What is the Bible?
What is the Bible?
How many of us have seen Star Wars? Episodes 1, 2 & 3 come before Star Wars, the Empire Strikes Back and the Return of the Jedi. However, we were introduced to the story not at the beginning but where the real action started. In the 1970s we were introduced to Luke Skywalker, C3PO, Darth Vader and Obi Wan in Star Wars. Devotees of Star Wars are prepared to go back and watch the others [even though they’re inferior films in almost all respects other than special effects!] because we want to understand what led up to it so that we might better appreciate what comes afterwards.
How would we summarise the Star Wars films? Resist the temptation to say ‘pants!’ We’d probably say something like, ‘the cosmic battle between the Rebel Alliance and the Empire, the heroic struggle of a united humanity against the evil Dark Side under the leadership of Darth Vader’. However we do it, we’re unlikely to start at the beginning and then painstakingly take us through each episode. We’d tell us a little about the main plot line and fill in some of the details required to understand the main characters. We need to be able to do the same with the Bible.
The Bible remains the best selling book of all time. Over ¾ of a million copies are removed from the shelves of bookshops each year to be placed on our bookshelves and from then on to rarely be disturbed. It would be fair to say that few have had the opportunity to grasp the meaning of the world’s most significant book. I wonder whether we’d be able to help them?
The following three points are intended to help us say something useful.
1. The Bible has one dominant author
The Bible contains 66 books, which for our convenience have been bound together in one volume. Those 39 books of the OT and 27 books of the NT have many different authors. They were written by different people, at different times and bear the marks and personalities and eras that produced them. However, behind the many human authors lies one dominant author, God himself. He ensured that by His Spirit everything that they wrote was exactly what he wanted them to write. As the Apostle Paul wrote in 2 Timothy 3:16, ‘all scripture is God breathed’. We don’t know how God’s Spirit did it but he’s the ultimate author of what we have in front of us today. Therefore it doesn’t seem an unreasonable idea to attempt to look for authorial coherence and amidst the variety of literary style look for something other than the spine that holds the book together.

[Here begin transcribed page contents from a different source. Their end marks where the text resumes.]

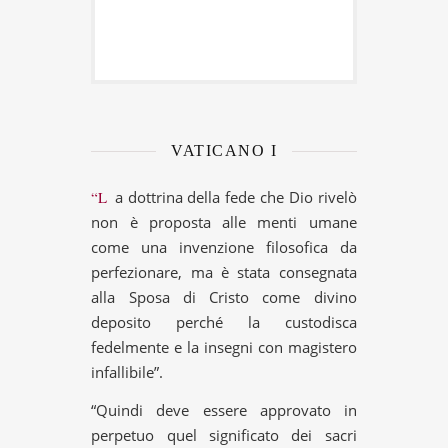
VATICANO I
“La dottrina della fede che Dio rivelò
non è proposta alle menti umane
come una invenzione filosofica da
perfezionare, ma è stata consegnata
alla Sposa di Cristo come divino
deposito perché la custodisca
fedelmente e la insegni con magistero
infallibile”.
“Quindi deve essere approvato in
perpetuo quel significato dei sacri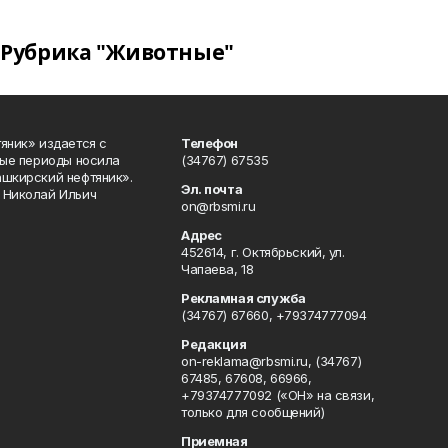
Рубрика "Животные"
яник» издается с
Телефон
ные периоды носила
(34767) 67535
ашкирский нефтяник».
Эл. почта
 Николай Ильич
on@rbsmi.ru
Адрес
452614, г. Октябрьский, ул.
Чапаева, 18
Рекламная служба
(34767) 67660, +79374777094
Редакция
on-reklama@rbsmi.ru, (34767)
67485, 67608, 66966,
+79374777092 («ОН» на связи,
только для сообщений)
Приемная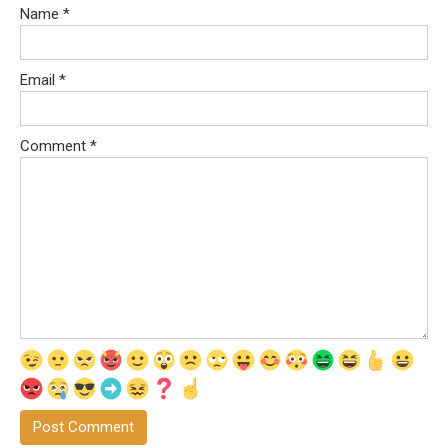
Name
*
Email
*
Comment
*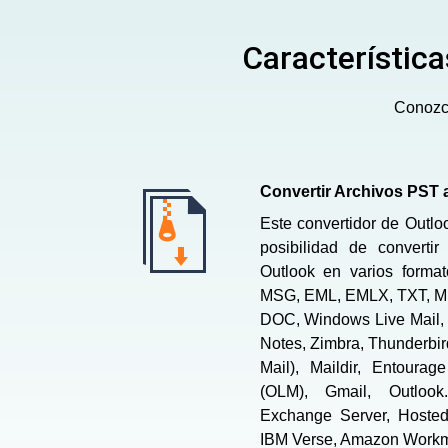
Característic
Conozca
Convertir Archivos PST 
Este convertidor de Outlo
posibilidad de converti
Outlook en varios form
MSG, EML, EMLX, TXT, M
DOC, Windows Live Mail, 
Notes, Zimbra, Thunderbi
Mail), Maildir, Entoura
(OLM), Gmail, Outlook
Exchange Server, Hosted
IBM Verse, Amazon Workma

2. The Bible has one central character
The Bible contains information about many things. There’s some history, politics, rudimentary science, anthropology and so on. However, there’s one central character that lurks behind every page, Jesus Christ the Son of God. Now we’d expect that to be true of the New Testament because the various authors are attempting to explain the significance of his life, death and resurrection. However, it may surprise some of us to learn that he is also the central character in books written before he existed in human history. This was certainly his take on the OT. In John 5: 39 he said, ‘these are the scriptures that testify about me’. And in Luke 24:27 we’re told, ‘Beginning with Moses and all the prophets, he explained to them what was said in all the scriptures concerning himself’. In Luke 24:44 Jesus said, ‘These are my words that I spoke to you while I was still with you, that everything written about me in the Law of Moses and the Prophets and the Psalms must be fulfilled’. Jesus understood his relationship to the Old Testament to be fulfilling what was promised.
3. The Bible has one main theme
It sounds simplistic doesn’t it to suggest that in the midst of all the complexity of this marvellous book there could be an overarching united theme. But I think the Bible itself demands that we understand it this way. The attempt to locate a unifying theme doesn’t negate the existence of different themes. We’re not trying to force the Bible into a straightjacket but letting the Bible inform us of it’s shape. We’re not flattening the depth and magnitude of the Bible with simplistic interpretation because the Kingdom of God is just a name for a deep concept. It was the dominant theme in Jesus’ teaching. Look at Jesus’ words in Mark’s gospel, ‘Jesus came into Galilee, proclaiming the gospel of God, and saying, "The time is fulfilled, and the Kingdom of God is at hand; repent and believe the gospel’. Jesus expected his hearers to understand the gospel in terms of the Kingdom of God.